We are not implementing simple type derivation by union or list at the moment, because it is outside our primary requirements. I expect derivation by list would benefit from XPath2’s extra power. Derivation by union needs more thought.

But at least this puts us in the position where I think (have I missed something? never impossible!) we can say that Schematron’s power to validate datatypes is strictly more power than XSDs power for datatypes derived by restriction; Schematron (i.e. using Xpath2) can express all the XSD constraints and more.

But is Schematron more powerful to model type derivation? We want to be able to draw pretty diagrams of type derivation. Well, actually because derivation by restriction is simply implemented by abstract rules, in fact Schematron is equally capable of modeling the derivation structure. And, if we add @role attributes to the assertions with the name of the facet being restricted, actually Schematron models the facet system too: to the extent that (if you know the particular conventions used) you could re-generate versions of the original XSD datatype declarations.

But is Schematron better for diagnostics?

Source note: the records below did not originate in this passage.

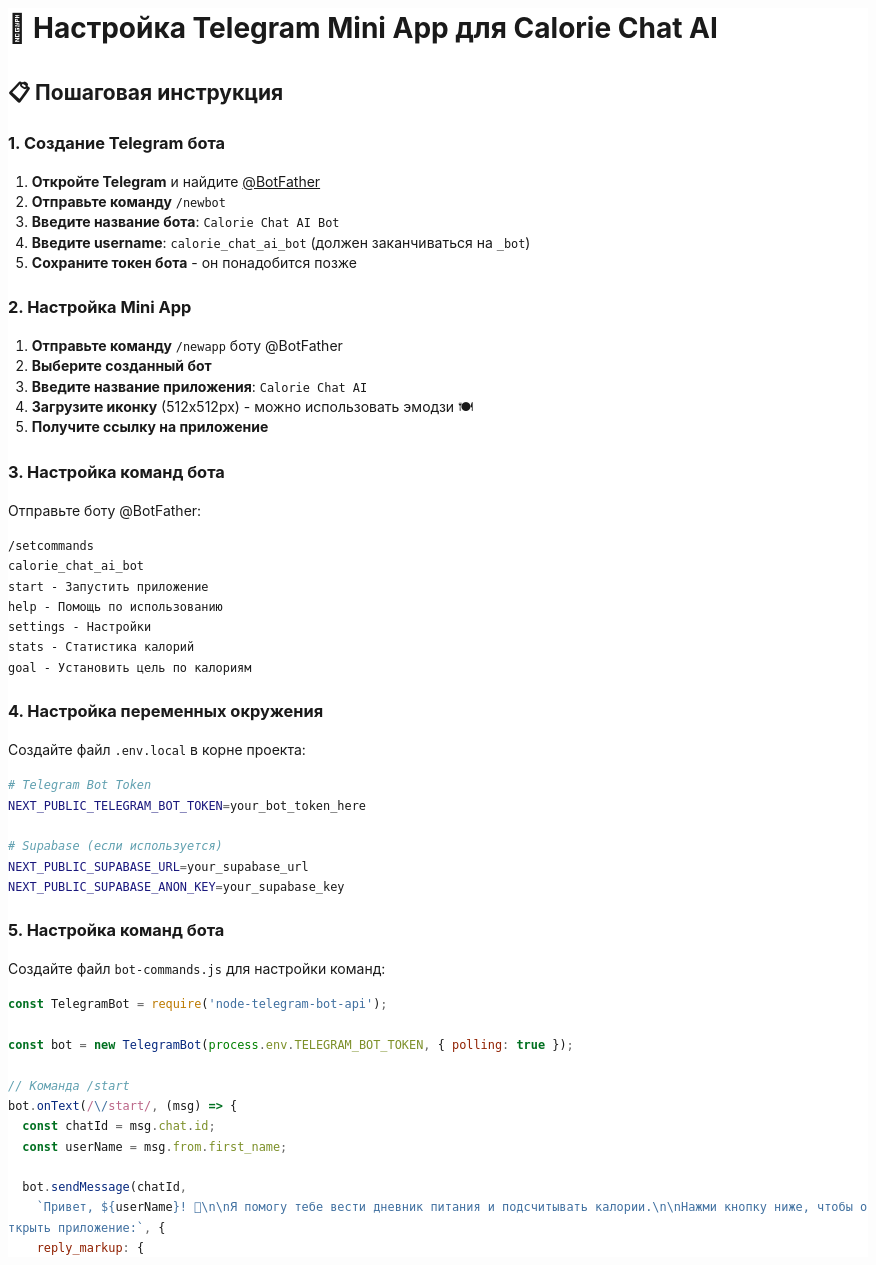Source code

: # 🚀 Настройка Telegram Mini App для Calorie Chat AI

## 📋 Пошаговая инструкция

### 1. Создание Telegram бота

1. **Откройте Telegram** и найдите [@BotFather](https://t.me/botfather)
2. **Отправьте команду** `/newbot`
3. **Введите название бота**: `Calorie Chat AI Bot`
4. **Введите username**: `calorie_chat_ai_bot` (должен заканчиваться на `_bot`)
5. **Сохраните токен бота** - он понадобится позже

### 2. Настройка Mini App

1. **Отправьте команду** `/newapp` боту @BotFather
2. **Выберите созданный бот**
3. **Введите название приложения**: `Calorie Chat AI`
4. **Загрузите иконку** (512x512px) - можно использовать эмодзи 🍽️
5. **Получите ссылку на приложение**

### 3. Настройка команд бота

Отправьте боту @BotFather:

```
/setcommands
calorie_chat_ai_bot
start - Запустить приложение
help - Помощь по использованию
settings - Настройки
stats - Статистика калорий
goal - Установить цель по калориям
```

### 4. Настройка переменных окружения

Создайте файл `.env.local` в корне проекта:

```bash
# Telegram Bot Token
NEXT_PUBLIC_TELEGRAM_BOT_TOKEN=your_bot_token_here

# Supabase (если используется)
NEXT_PUBLIC_SUPABASE_URL=your_supabase_url
NEXT_PUBLIC_SUPABASE_ANON_KEY=your_supabase_key
```

### 5. Настройка команд бота

Создайте файл `bot-commands.js` для настройки команд:

```javascript
const TelegramBot = require('node-telegram-bot-api');

const bot = new TelegramBot(process.env.TELEGRAM_BOT_TOKEN, { polling: true });

// Команда /start
bot.onText(/\/start/, (msg) => {
  const chatId = msg.chat.id;
  const userName = msg.from.first_name;
  
  bot.sendMessage(chatId, 
    `Привет, ${userName}! 👋\n\nЯ помогу тебе вести дневник питания и подсчитывать калории.\n\nНажми кнопку ниже, чтобы открыть приложение:`, {
    reply_markup: {
```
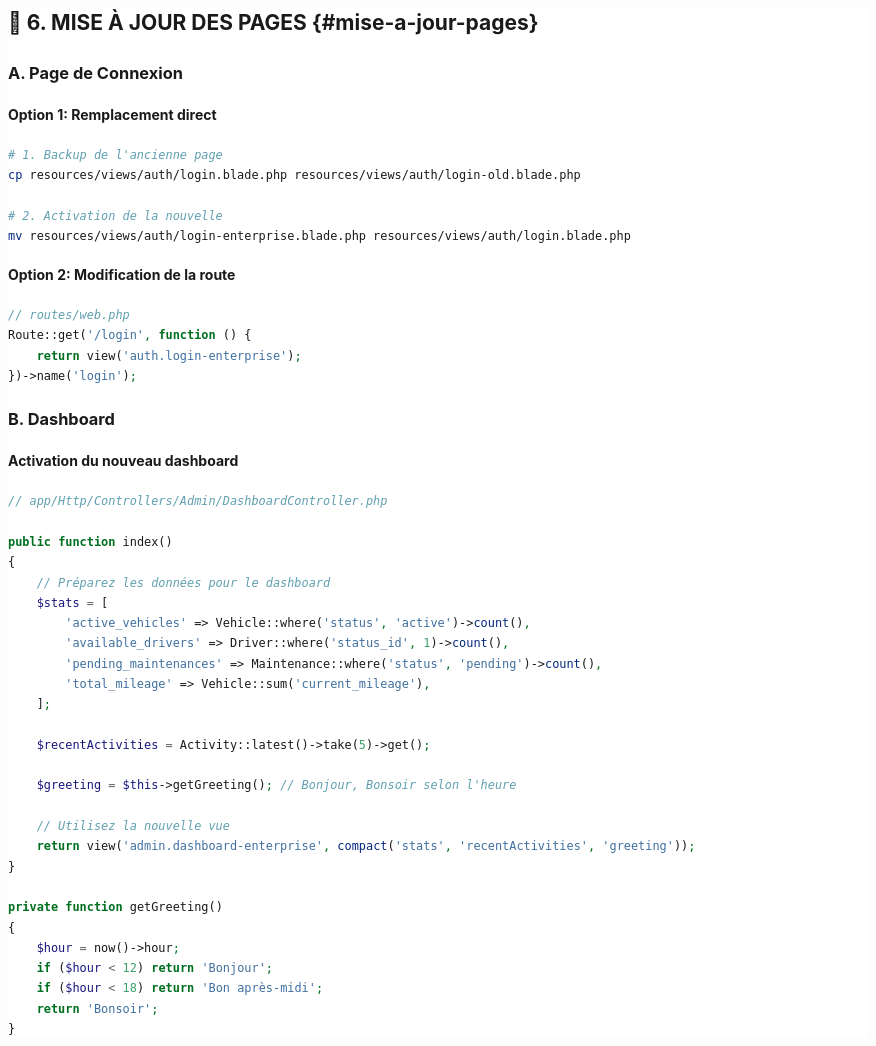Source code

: 
## 📄 6. MISE À JOUR DES PAGES {#mise-a-jour-pages}

### A. Page de Connexion

#### Option 1: Remplacement direct
```bash
# 1. Backup de l'ancienne page
cp resources/views/auth/login.blade.php resources/views/auth/login-old.blade.php

# 2. Activation de la nouvelle
mv resources/views/auth/login-enterprise.blade.php resources/views/auth/login.blade.php
```

#### Option 2: Modification de la route
```php
// routes/web.php
Route::get('/login', function () {
    return view('auth.login-enterprise');
})->name('login');
```

### B. Dashboard

#### Activation du nouveau dashboard
```php
// app/Http/Controllers/Admin/DashboardController.php

public function index()
{
    // Préparez les données pour le dashboard
    $stats = [
        'active_vehicles' => Vehicle::where('status', 'active')->count(),
        'available_drivers' => Driver::where('status_id', 1)->count(),
        'pending_maintenances' => Maintenance::where('status', 'pending')->count(),
        'total_mileage' => Vehicle::sum('current_mileage'),
    ];
    
    $recentActivities = Activity::latest()->take(5)->get();
    
    $greeting = $this->getGreeting(); // Bonjour, Bonsoir selon l'heure
    
    // Utilisez la nouvelle vue
    return view('admin.dashboard-enterprise', compact('stats', 'recentActivities', 'greeting'));
}

private function getGreeting()
{
    $hour = now()->hour;
    if ($hour < 12) return 'Bonjour';
    if ($hour < 18) return 'Bon après-midi';
    return 'Bonsoir';
}
```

Well, here comes the rub. In fact, for the datatypes Schematron does not bring any great improvement, in itself, in the kinds of diagnostics that can be generated by an XSD system that was targeted at humans (does any exist?). It does potentially bring a lot more ease of customization (compared to compiled XSD validators, but this is a benefit of scripting), but basically it is just working with a fairly well-enumerated set of properties, in the facets. We will see that it has a lot more scope for smarter diagnostics when validating so-called complex content.

And, we are not necessarily restricted to even XPath2’s power. It is possible to use an extended version of the query language that invokes functions from the Java (or Eiffel or whatever) platform. But this goes beyond our modest scope of a fairly complete implementation of XSD in a handful of XSLT scripts!

Finally, there is a little potential wrinkle here that needs to be worked out. What if our value for imametadataman is -333: we will get an assertion failure both for the byte constraint and the >32 constraint. There is a danger that a multiply derived datatype will generate a flood of redundant error messages. There are two answers: one is to say “we already treat the built-in derived types as single abstract rules, so there won’t really be much multiple derivation with the same facet, its not a big problem!” Another answer is that the assertion for a facet restriction should only test the actual restricted range, and not any range for the base type. So the assertion for >32 also cops out for data >256 and leaves assertion failure for the base type’s abstract rule to provide. (I think this second approach is nicer.)